Bicicleta e vinho barato
Foi assim que, em maio de 1996, pedi demissão, vendi o carro e a moto e me mandei para Santa Barbara, Califórnia. Cheguei, me matriculei em uma pós-graduação, consegui emprego como entregadora de pizza e, depois, como garçonete e me casei com uma mulher. Vivia com o pouco que ganhava, não tinha grana para jantar fora mais do que uma vez por semana, muito menos para comprar roupas novas. Tudo o que pude fazer foi adquirir uma bicicleta com a qual ia e vinha. Troquei de lado e, em vez de ser servida, agora era eu que servia. Acordava às cinco da manhã para ir trabalhar de bicicleta, estudava à noite, de bicicleta. Em compensação, não precisava mais dar satisfações a ninguém, não havia compromissos, reuniões chatas, telefonemas fora de hora, prazos, expectativas ou amarras familiares. O que havia era, todas as noites, em minha bicicleta, voltar para casa, para a mulher que me amava e me fazia sorrir. Ali, na minúscula cozinha, fazíamos o jantar e abríamos a garrafa de vinho de US$ 2.
Passávamos meses economizando uma grana para extravagâncias como um fim de semana em São Francisco, Palm Springs ou para aquele jantar no restaurante mais bacana da cidade. Meu primeiro Natal solitário foi em Lake Tahoe, depois de uma longa road trip cheia de imprevistos, nevascas e perrengues a bordo de um Toyota quase tão antigo quanto eu. Na noite do 24, reservamos uma mesa em um restaurante da cidade e lá fizemos o que seria a primeira de nossas ceias de Natal além-mar. Uma cena que se repetiria no ano-novo por vários anos.

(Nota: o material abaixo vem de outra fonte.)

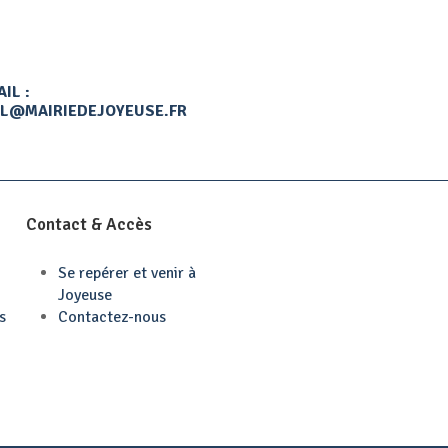
IL :
L@MAIRIEDEJOYEUSE.FR
Contact & Accès
Se repérer et venir à
Joyeuse
s
Contactez-nous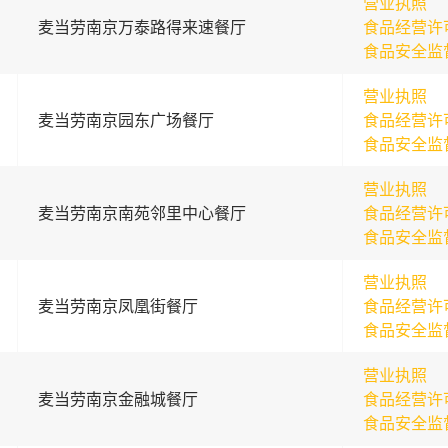
营业执照
麦当劳南京万泰路得来速餐厅
食品经营许
食品安全监
营业执照
麦当劳南京园东广场餐厅
食品经营许
食品安全监
营业执照
麦当劳南京南苑邻里中心餐厅
食品经营许
食品安全监
营业执照
麦当劳南京凤凰街餐厅
食品经营许
食品安全监
营业执照
麦当劳南京金融城餐厅
食品经营许
食品安全监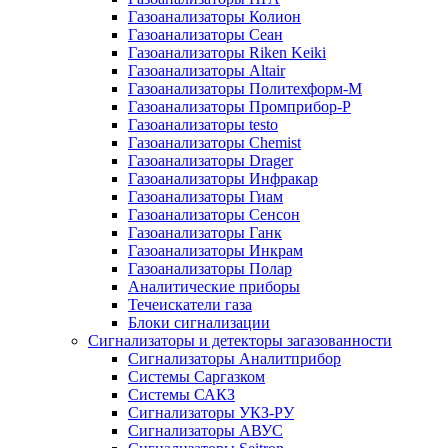
Газоанализаторы Колион
Газоанализаторы Сеан
Газоанализаторы Riken Keiki
Газоанализаторы Altair
Газоанализаторы Политехформ-М
Газоанализаторы Промприбор-Р
Газоанализаторы testo
Газоанализаторы Chemist
Газоанализаторы Drager
Газоанализаторы Инфракар
Газоанализаторы Гиам
Газоанализаторы Сенсон
Газоанализаторы Ганк
Газоанализаторы Инкрам
Газоанализаторы Полар
Аналитические приборы
Течеискатели газа
Блоки сигнализации
Сигнализаторы и детекторы загазованности
Сигнализаторы Аналитприбор
Системы Саргазком
Системы САКЗ
Сигнализаторы УКЗ-РУ
Сигнализаторы АВУС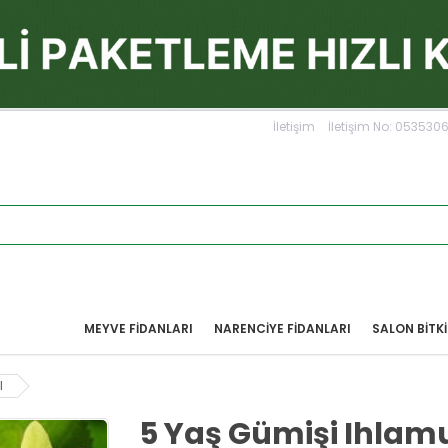
İletişim
İletişim No: 05353
MEYVE FIDANLARI
NARENCIYE FIDANLARI
SALON BİTKİ
I
5 Yaş Gümişi Ihlamu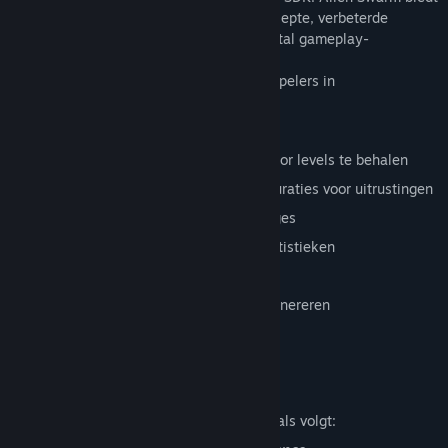
een thirdpersoncamera, betere scherptediepte, verbeterde
dynamische schaduwen en een groot aantal gameplay-
toevoegingen voor de Source-engine.
Tactisch, coöperatief actiespel voor 4 spelers in
vogelperspectief
Volledige spelcode en mod-tools
Ontgrendel permanente voorwerpen door levels te behalen
Meer dan 40 wapens en talloze configuraties voor uitrustingen
4 unieke klassen en 8 unieke personages
Matchmaking, Steam Cloud, Steam-statistieken
64 prestaties
Tool om tegelgebaseerde kaarten te genereren
Met technologie van Source en Steam
Beschrijving inhoud voor volwassenen
De ontwikkelaars omschrijven de inhoud als volgt: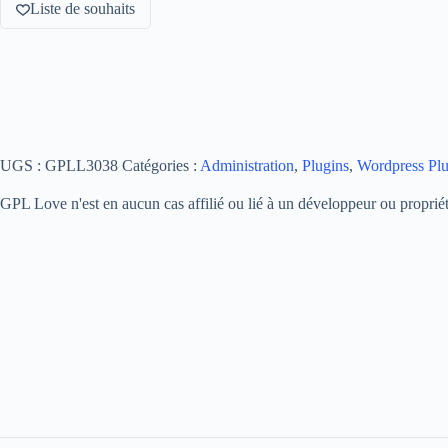
Liste de souhaits
UGS :
GPLL3038
Catégories :
Administration
,
Plugins
,
Wordpress Plu
GPL Love n'est en aucun cas affilié ou lié à un développeur ou propriéta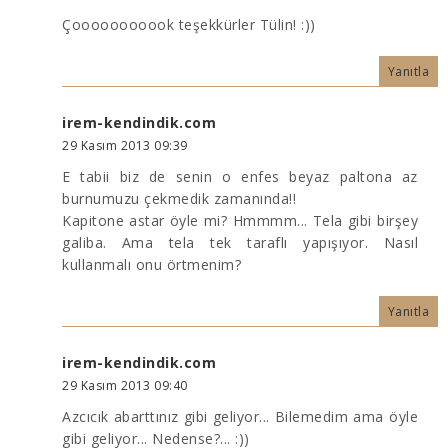
Çooooooooook teşekkürler Tülin! :))
Yanıtla
irem-kendindik.com
29 Kasım 2013 09:39
E tabii biz de senin o enfes beyaz paltona az
burnumuzu çekmedik zamanında!!
Kapitone astar öyle mi? Hmmmm... Tela gibi birşey
galiba. Ama tela tek taraflı yapışıyor. Nasıl
kullanmalı onu örtmenim?
Yanıtla
irem-kendindik.com
29 Kasım 2013 09:40
Azcıcık abarttınız gibi geliyor... Bilemedim ama öyle
gibi geliyor... Nedense?... :))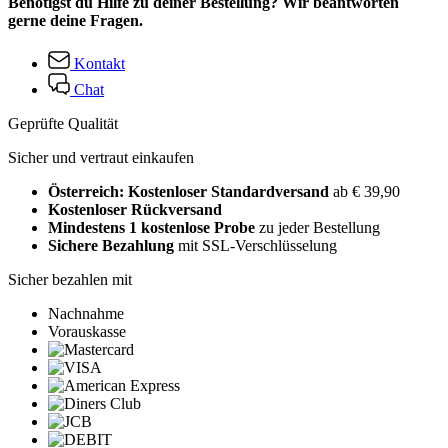
Benötigst du Hilfe zu deiner Bestellung? Wir beantworten
gerne deine Fragen.
Kontakt
Chat
Geprüfte Qualität
Sicher und vertraut einkaufen
Österreich: Kostenloser Standardversand
ab € 39,90
Kostenloser Rückversand
Mindestens 1 kostenlose Probe
zu jeder Bestellung
Sichere Bezahlung
mit SSL-Verschlüsselung
Sicher bezahlen mit
Nachnahme
Vorauskasse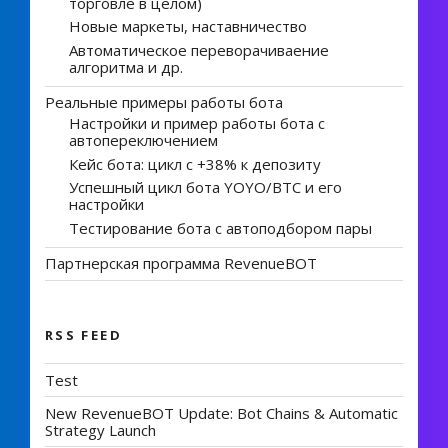
торговле в целом)
Новые маркеты, наставничество
Автоматическое переворачиваение
алгоритма и др.
Реальные примеры работы бота
Настройки и пример работы бота с
автопереключением
Кейс бота: цикл с +38% к депозиту
Успешный цикл бота YOYO/BTC и его
настройки
Тестирование бота с автоподбором пары
Партнерская программа RevenueBOT
RSS FEED
Test
New RevenueBOT Update: Bot Chains & Automatic
Strategy Launch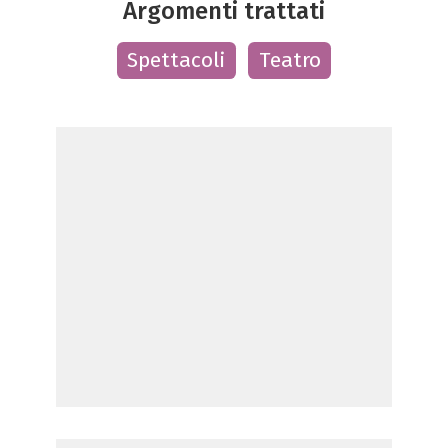
Argomenti trattati
Spettacoli
Teatro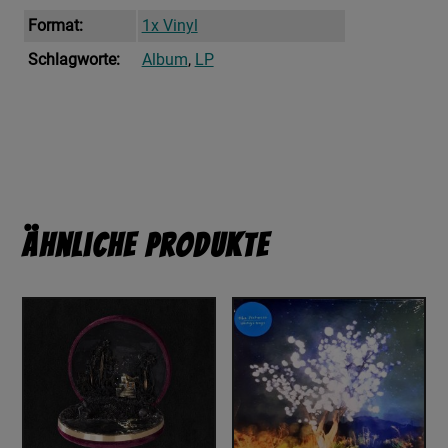
Format:
1x Vinyl
Schlagworte:
Album
,
LP
Ähnliche Produkte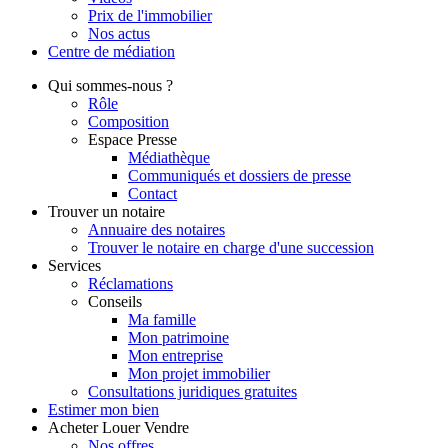
Prix de l'immobilier
Nos actus
Centre de
médiation
Qui
sommes-nous ?
Rôle
Composition
Espace Presse
Médiathèque
Communiqués et dossiers de presse
Contact
Trouver
un notaire
Annuaire des notaires
Trouver le notaire en charge d'une succession
Services
Réclamations
Conseils
Ma famille
Mon patrimoine
Mon entreprise
Mon projet immobilier
Consultations juridiques gratuites
Estimer
mon bien
Acheter
Louer
Vendre
Nos offres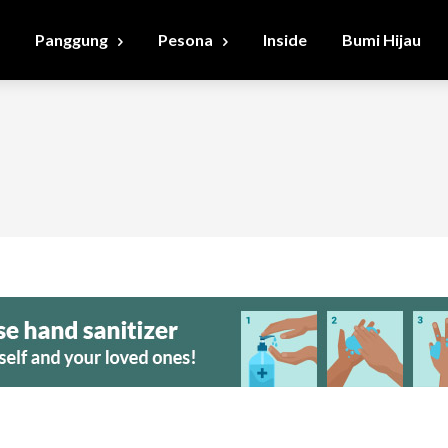
Panggung
Pesona
Inside
Bumi Hijau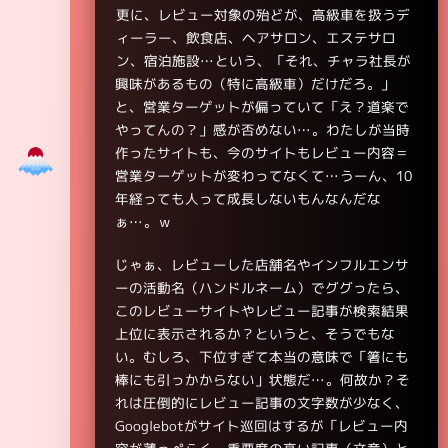
更に、レビュー対象の殆どが、高級車を扱うデ
ィーラー、飲食店、ヘアサロン、エステサロ
ン、宿泊施設…という、「それ、チャラ社長が
興味があるもの（特に高級車）だけだろ。」
と、営業ターゲットが偏っていて「え？道楽で
やってんの？」感が否めない…。わたしが当時
作ったサイトも、今のサイトもレビュー内容＝
営業ターゲットが変わってなくて…うーん、10
年経っても人って成長しないもんなんだな
ぁ…。ｗ
じゃぁ、レビューした店舗名やインフルエンサ
ーの活動名（ハンドルネーム）でググったら、
このレビューサイトやレビュー記事が検索結果
上位に表示されるか？というと、そうでもな
い。むしろ、下位すぎて本当の意味で「箸にも
棒にも引っかからない」状態だ…。何故か？そ
れは圧倒的にレビュー記事の文字数が少なく、
Googlebotがサイト巡回はするが「レビュー内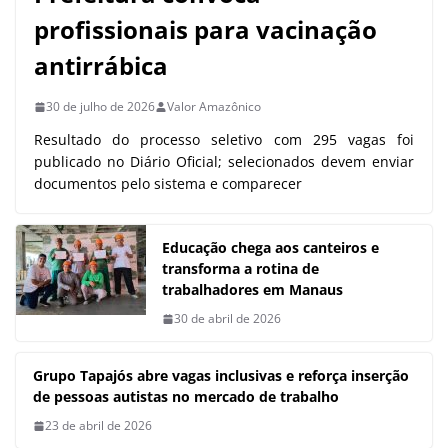
profissionais para vacinação
antirrábica
30 de julho de 2026
Valor Amazônico
Resultado do processo seletivo com 295 vagas foi
publicado no Diário Oficial; selecionados devem enviar
documentos pelo sistema e comparecer
Educação chega aos canteiros e
transforma a rotina de
trabalhadores em Manaus
30 de abril de 2026
Grupo Tapajós abre vagas inclusivas
e reforça inserção de pessoas
autistas no mercado de trabalho
23 de abril de 2026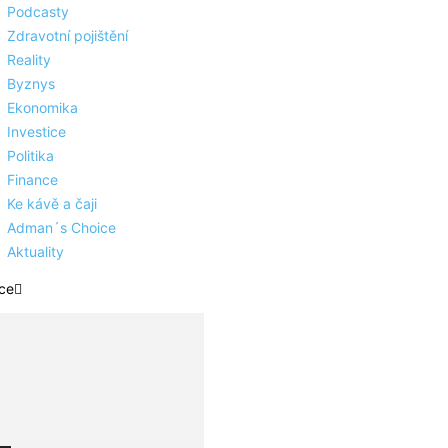
Podcasty
Zdravotní pojištění
Reality
Byznys
Ekonomika
Investice
Politika
Finance
Ke kávě a čaji
Adman´s Choice
Aktuality
ce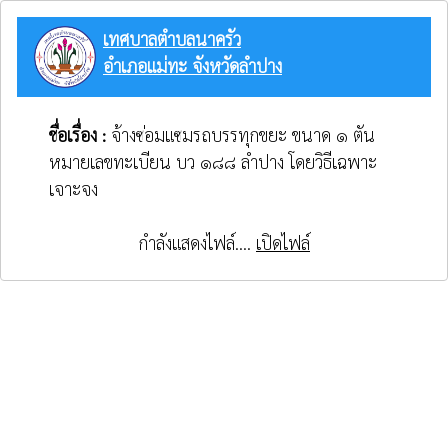
เทศบาลตำบลนาครัว
อำเภอแม่ทะ จังหวัดลำปาง
ชื่อเรื่อง :
จ้างซ่อมแซมรถบรรทุกขยะ ขนาด ๑ ตัน
หมายเลขทะเบียน บว ๑๘๘ ลำปาง โดยวิธีเฉพาะ
เจาะจง
กำลังแสดงไฟล์....
เปิดไฟล์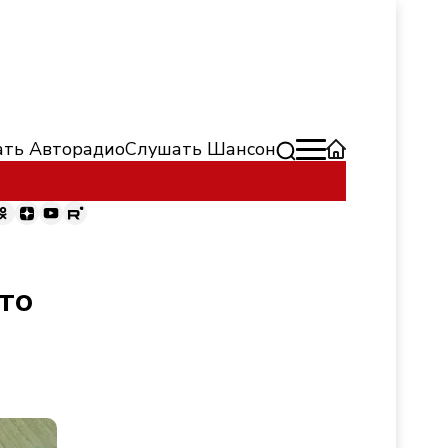
ть Авторадио
Слушать Шансон
то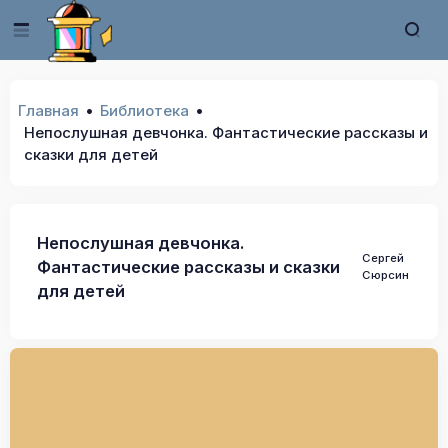
Главная
Библиотека
Непослушная девчонка. Фантастические рассказы и
сказки для детей
Непослушная девчонка.
Сергей
Фантастические рассказы и сказки
Сюрсин
для детей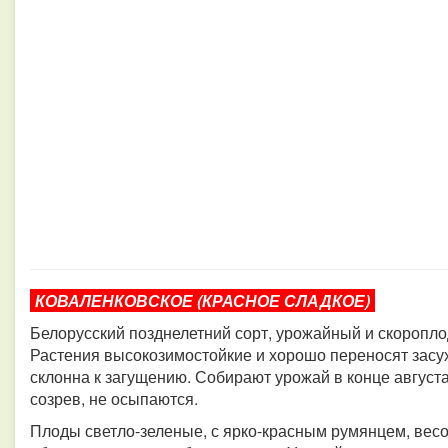
КОВАЛЕНКОВСКОЕ (КРАСНОЕ СЛАДКОЕ)
Белорусский позднелетний сорт, урожайный и скороплод
Растения высокозимостойкие и хорошо переносят засух
склонна к загущению. Собирают урожай в конце август
созрев, не осыпаются.
Плоды светло-зеленые, с ярко-красным румянцем, весом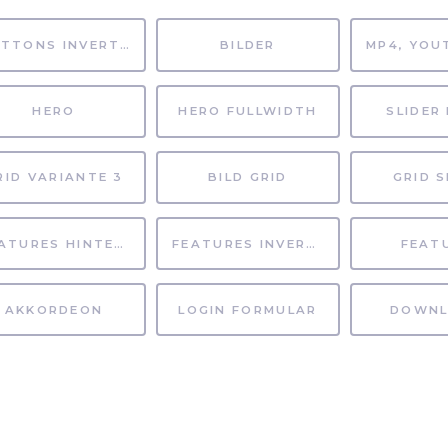
BUTTONS INVERTIERT
BILDER
HERO
HERO FULLWIDTH
SLIDER 
RID VARIANTE 3
BILD GRID
GRID S
FEATURES HINTERGRUND
FEATURES INVERTIERT
FEAT
AKKORDEON
LOGIN FORMULAR
DOWNL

Foi em Santa Barbara, aos 30 anos, que comecei a escrever e percebi que aquilo me daria, para sempre, enorme prazer e quase nenhuma grana. Por centenas de vezes, me vi na mesa da cozinha, com minha mulher, fazendo contas, tentando encaixar o orçamento à nova realidade. Uma situação que beirava, aqui e ali, o desespero.
Segurança e liberdade
Agora, olhando em retrospecto, entendo a piada cósmica: segurança e liberdade não existem simultaneamente. Podemos morar em casas ultra-seguras, dirigir carros blindados, andar com seguranças, aceitar a rigidez estúpida e sem criatividade que o sistema impõe, perpetuar detritos éticos e morais, mas jamais seremos livres. Ou podemos abandonar a jaula de exigências e padrões comportamentais que nos controlam, a obrigatoriedade de sermos assim e funcionarmos assado, a necessidade de preenchermos expectativas que outros têm a nosso respeito; romper com o formato e criar nossa própria realidade - mas jamais existiremos em segurança.
Oscar Wilde escreveu que viver é a coisa mais rara do mundo; a maioria das pessoas apenas existe. E minha amiga Paola Bianchi disse a seguinte frase, num fim de tarde na cidade, enquanto tomávamos café e conversávamos sobre ter coragem para ser livre, soltar as algemas e simplesmente amar: “Tudo é só isso”. De fato, tudo é só isso.
Tati e eu tínhamos economizado dinheiro suficiente para um jantar com direito a cerveja no restaurante bacana da cidade. Estamos em julho de 1997, numa noite quente de verão. Em nossas bicicletas, acompanhadas pela lua e pelas estrelas do deserto, deixamos que o vento nos levasse State Street abaixo, em direção ao centro, sem hora para voltar. Nunca mais me senti tão livremente feliz.